I am using the Entity Framework code first for data access and I have a Company class which has a collection of Employees. The Employee class also has a Company property.
In case this helps anyone, I thought I'd document how we resolved this same error for our purposes when using Entity Framework 4.3.1 and JSON.Net 4.5.3.
We are using the Database First DbContext approach. For our needs, we could resolve it using the [JsonIgnore]
attribute. The trick is just that since changes to the automatically generated entity classes are overwritten when you refresh from the database, with Database First you can add the attributes using the "metadata buddy class" approach given in this StackOverflow post.
Below is a code excerpt. We had a "Query" object (class Query
) that had relationships to "Company" and "User" objects. In a new class file, we declare the partial class with a [MetadataType]

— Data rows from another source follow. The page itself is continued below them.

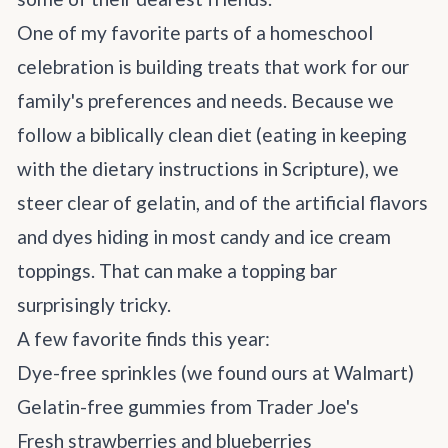
One of my favorite parts of a homeschool
celebration is building treats that work for our
family's preferences and needs. Because we
follow a biblically clean diet (eating in keeping
with the dietary instructions in Scripture), we
steer clear of gelatin, and of the artificial flavors
and dyes hiding in most candy and ice cream
toppings. That can make a topping bar
surprisingly tricky.
A few favorite finds this year:
Dye-free sprinkles (we found ours at
Walmart
)
Gelatin-free gummies from Trader Joe's
Fresh strawberries and blueberries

attribute, and then in the QueryMetadata
class we specified, we annotate the members we want to ignore— namely the public virtual
members that EF4.x adds to express the relationships (a.k.a. navigation properties).
The Query
entity also has foreign key fields (named FK_User
and FK_Company
in our case). These fields do not need the [JsonIgnore]
attribute— they can be serialized with their foreign key values.
[MetadataType(typeof(QueryMetadata))]
public partial class Query
{
}
public class QueryMetadata
{
[JsonIgnore]
public virtual Company company { get; set; }
[JsonIgnore]
public virtual User user { get; set; }
}
However, if we actually had to also serialize the related Company or User objects, we'd hit a brick wall! The approach suggested by John Bubriski here wouldn't work for us since we want to rely on Entity Framework change tracking.